> Your task: Recast the lines from the line with "Document page, 1654x931 pixels." up to and including the line with "chart [299, 232, 1313, 788]" as a two-column CSV with the headers input and output, giving each block of text and its answer one row. Put each in a single quoted field, with line breaks turned into spaces.

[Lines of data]
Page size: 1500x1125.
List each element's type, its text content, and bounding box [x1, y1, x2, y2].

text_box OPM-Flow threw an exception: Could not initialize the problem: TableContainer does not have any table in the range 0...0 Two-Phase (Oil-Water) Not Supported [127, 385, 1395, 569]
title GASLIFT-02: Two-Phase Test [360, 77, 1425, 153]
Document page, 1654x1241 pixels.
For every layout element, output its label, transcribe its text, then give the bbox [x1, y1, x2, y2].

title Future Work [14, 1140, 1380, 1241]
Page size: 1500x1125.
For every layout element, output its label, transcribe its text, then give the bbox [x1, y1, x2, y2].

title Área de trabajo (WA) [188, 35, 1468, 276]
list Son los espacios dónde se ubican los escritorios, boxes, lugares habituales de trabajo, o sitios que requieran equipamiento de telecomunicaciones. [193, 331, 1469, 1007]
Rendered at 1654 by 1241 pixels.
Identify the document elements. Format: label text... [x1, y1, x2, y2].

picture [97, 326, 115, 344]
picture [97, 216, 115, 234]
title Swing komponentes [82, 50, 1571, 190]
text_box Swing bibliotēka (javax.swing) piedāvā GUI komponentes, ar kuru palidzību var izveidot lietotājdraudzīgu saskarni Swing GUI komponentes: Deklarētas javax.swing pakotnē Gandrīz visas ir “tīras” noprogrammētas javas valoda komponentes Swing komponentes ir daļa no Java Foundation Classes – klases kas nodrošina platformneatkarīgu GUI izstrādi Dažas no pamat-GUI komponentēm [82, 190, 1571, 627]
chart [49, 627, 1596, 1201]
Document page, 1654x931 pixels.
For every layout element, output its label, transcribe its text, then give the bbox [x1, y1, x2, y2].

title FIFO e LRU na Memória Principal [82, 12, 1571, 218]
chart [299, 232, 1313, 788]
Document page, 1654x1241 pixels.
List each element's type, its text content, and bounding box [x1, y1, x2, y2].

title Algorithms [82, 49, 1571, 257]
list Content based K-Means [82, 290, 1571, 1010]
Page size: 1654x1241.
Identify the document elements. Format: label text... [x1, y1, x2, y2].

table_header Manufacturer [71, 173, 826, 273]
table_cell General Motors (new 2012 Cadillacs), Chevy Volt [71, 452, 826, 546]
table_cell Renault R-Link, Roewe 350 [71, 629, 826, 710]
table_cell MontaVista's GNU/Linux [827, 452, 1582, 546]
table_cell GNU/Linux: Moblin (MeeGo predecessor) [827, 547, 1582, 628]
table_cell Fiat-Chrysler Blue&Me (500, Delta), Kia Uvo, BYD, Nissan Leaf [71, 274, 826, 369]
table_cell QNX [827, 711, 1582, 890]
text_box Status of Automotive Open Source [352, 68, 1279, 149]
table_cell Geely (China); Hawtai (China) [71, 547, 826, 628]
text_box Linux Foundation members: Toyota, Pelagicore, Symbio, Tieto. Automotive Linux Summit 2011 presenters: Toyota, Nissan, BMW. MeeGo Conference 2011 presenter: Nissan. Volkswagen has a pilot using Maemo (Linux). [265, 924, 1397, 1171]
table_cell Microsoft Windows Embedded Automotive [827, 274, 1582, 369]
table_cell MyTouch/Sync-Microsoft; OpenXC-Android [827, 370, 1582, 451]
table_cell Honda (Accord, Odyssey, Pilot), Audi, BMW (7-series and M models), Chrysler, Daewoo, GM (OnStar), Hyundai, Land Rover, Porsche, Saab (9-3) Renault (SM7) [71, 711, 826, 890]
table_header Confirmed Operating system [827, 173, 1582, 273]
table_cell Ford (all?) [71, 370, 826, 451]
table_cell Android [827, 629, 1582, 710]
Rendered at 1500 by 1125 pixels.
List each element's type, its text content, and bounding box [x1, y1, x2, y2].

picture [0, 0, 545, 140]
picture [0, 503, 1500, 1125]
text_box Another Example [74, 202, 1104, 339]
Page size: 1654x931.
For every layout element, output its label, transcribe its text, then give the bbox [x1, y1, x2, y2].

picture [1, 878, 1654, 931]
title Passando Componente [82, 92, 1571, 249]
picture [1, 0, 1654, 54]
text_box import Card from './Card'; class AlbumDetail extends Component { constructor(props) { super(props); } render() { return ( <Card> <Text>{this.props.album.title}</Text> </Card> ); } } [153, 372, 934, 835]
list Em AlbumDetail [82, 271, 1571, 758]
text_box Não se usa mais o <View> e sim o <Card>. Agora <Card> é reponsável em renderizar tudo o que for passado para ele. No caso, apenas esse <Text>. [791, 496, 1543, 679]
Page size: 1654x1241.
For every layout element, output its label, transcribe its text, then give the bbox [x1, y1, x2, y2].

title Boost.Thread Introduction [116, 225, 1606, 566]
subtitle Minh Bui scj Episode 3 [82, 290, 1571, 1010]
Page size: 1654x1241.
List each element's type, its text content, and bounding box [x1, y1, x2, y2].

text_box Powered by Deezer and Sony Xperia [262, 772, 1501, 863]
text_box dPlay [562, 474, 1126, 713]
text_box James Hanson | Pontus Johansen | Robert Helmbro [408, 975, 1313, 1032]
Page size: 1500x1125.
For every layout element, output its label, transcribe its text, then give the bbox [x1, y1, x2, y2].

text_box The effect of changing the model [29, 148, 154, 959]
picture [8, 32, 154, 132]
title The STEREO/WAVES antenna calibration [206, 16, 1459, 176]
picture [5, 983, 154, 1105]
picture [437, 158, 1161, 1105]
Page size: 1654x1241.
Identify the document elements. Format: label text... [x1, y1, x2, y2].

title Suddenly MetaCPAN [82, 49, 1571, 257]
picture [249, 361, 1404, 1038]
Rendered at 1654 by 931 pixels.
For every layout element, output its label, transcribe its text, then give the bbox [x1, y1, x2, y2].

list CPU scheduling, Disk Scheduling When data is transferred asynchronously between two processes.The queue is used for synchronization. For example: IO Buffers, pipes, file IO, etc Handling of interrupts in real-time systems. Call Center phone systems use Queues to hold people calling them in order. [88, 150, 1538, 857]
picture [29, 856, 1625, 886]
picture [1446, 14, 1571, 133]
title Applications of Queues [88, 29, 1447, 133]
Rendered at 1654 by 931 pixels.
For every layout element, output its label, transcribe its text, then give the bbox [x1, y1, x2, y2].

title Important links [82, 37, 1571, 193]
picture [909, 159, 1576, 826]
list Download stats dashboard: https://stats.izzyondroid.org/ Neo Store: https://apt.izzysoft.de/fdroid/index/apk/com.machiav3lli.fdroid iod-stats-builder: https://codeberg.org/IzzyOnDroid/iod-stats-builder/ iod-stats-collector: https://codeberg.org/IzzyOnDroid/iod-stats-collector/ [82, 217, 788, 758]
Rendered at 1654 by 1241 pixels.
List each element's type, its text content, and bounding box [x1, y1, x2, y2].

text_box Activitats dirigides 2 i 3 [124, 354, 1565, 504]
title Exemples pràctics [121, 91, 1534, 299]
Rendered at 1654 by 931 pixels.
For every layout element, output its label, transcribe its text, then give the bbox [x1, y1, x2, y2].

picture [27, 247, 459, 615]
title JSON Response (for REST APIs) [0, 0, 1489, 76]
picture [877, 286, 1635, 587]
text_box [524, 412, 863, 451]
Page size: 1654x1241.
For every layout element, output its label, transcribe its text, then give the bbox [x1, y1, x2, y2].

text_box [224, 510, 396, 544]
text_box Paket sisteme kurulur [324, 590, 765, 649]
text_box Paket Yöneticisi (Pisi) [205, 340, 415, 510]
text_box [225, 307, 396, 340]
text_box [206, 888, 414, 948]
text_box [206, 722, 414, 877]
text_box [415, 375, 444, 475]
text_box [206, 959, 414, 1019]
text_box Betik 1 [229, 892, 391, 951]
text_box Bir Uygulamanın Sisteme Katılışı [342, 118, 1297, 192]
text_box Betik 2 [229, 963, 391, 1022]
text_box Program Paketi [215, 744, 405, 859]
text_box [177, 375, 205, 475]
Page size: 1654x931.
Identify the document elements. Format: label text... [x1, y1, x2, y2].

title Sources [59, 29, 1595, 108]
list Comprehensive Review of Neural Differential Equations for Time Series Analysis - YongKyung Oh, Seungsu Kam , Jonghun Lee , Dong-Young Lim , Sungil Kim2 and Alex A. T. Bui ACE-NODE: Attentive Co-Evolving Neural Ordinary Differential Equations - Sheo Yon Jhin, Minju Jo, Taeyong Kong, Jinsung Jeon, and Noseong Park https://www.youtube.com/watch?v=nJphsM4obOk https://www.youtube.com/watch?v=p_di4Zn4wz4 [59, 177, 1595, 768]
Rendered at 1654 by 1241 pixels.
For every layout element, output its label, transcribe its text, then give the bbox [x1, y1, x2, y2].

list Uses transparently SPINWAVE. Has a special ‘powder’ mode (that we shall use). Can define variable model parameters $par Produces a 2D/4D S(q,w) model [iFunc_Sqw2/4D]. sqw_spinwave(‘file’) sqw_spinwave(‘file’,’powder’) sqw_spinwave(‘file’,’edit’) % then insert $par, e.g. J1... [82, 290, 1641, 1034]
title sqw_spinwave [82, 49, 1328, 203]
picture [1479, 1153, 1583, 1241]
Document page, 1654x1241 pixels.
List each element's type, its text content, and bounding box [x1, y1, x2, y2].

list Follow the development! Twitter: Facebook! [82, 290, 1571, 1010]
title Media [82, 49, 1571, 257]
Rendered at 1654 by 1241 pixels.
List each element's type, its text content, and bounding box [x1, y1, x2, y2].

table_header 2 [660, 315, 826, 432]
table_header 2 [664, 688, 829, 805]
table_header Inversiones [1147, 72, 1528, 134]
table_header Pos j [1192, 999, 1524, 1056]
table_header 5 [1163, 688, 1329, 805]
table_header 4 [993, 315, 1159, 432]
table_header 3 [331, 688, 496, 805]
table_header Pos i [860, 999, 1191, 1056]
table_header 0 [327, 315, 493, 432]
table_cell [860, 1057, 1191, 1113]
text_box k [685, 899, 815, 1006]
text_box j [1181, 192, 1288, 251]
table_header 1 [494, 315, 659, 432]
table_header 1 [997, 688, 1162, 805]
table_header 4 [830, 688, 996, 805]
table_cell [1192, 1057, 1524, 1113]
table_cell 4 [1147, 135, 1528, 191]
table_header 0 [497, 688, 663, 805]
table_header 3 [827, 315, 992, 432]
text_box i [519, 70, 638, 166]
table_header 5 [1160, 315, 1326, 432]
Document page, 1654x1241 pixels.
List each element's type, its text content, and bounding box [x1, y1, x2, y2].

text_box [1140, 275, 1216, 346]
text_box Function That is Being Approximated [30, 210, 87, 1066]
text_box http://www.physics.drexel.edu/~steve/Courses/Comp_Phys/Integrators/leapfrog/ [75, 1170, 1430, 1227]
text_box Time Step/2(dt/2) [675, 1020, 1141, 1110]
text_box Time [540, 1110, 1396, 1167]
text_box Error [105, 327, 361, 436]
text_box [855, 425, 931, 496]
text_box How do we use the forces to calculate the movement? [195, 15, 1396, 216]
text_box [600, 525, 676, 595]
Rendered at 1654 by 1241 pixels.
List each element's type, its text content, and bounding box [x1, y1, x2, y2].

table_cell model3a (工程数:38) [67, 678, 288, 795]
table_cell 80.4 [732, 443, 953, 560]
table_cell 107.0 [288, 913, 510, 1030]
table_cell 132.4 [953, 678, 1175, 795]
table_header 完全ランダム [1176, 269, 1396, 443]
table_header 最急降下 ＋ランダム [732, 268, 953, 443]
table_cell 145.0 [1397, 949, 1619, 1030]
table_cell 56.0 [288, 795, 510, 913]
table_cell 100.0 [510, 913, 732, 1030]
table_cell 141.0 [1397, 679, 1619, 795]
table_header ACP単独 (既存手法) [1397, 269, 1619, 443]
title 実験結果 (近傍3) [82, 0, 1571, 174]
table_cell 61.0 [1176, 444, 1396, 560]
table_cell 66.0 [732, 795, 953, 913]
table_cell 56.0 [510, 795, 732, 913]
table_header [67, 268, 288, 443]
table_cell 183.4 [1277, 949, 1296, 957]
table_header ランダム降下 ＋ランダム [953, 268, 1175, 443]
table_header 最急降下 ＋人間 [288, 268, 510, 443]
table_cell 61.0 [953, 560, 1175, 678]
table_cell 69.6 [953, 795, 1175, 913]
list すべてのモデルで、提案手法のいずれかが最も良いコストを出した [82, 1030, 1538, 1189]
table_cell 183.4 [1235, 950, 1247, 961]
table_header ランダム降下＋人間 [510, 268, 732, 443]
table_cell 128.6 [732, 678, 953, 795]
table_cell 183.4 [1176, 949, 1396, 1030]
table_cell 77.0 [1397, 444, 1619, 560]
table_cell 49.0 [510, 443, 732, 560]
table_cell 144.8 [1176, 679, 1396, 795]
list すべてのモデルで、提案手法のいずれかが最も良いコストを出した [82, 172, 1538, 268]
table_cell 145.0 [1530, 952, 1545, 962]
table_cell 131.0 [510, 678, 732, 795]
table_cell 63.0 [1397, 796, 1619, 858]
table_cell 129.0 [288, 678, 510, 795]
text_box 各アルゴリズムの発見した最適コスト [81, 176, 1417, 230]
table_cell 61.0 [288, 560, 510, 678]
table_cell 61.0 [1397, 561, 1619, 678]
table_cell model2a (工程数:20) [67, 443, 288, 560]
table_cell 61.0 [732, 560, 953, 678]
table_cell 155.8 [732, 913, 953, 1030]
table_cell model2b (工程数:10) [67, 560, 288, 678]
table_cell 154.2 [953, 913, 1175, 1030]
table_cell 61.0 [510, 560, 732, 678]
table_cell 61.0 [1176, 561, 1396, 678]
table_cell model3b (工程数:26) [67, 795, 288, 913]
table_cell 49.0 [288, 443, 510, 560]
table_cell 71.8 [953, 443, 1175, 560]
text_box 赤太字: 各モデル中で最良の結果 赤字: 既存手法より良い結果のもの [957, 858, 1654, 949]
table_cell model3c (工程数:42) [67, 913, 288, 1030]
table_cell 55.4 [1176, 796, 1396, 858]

> Solution to the exercise:
input,output
"Document page, 1654x931 pixels. For every layout element, output its label, transcribe its text, then give the bbox [x1, y1, x2, y2].","title FIFO e LRU na Memória Principal [82, 12, 1571, 218] chart [299, 232, 1313, 788]"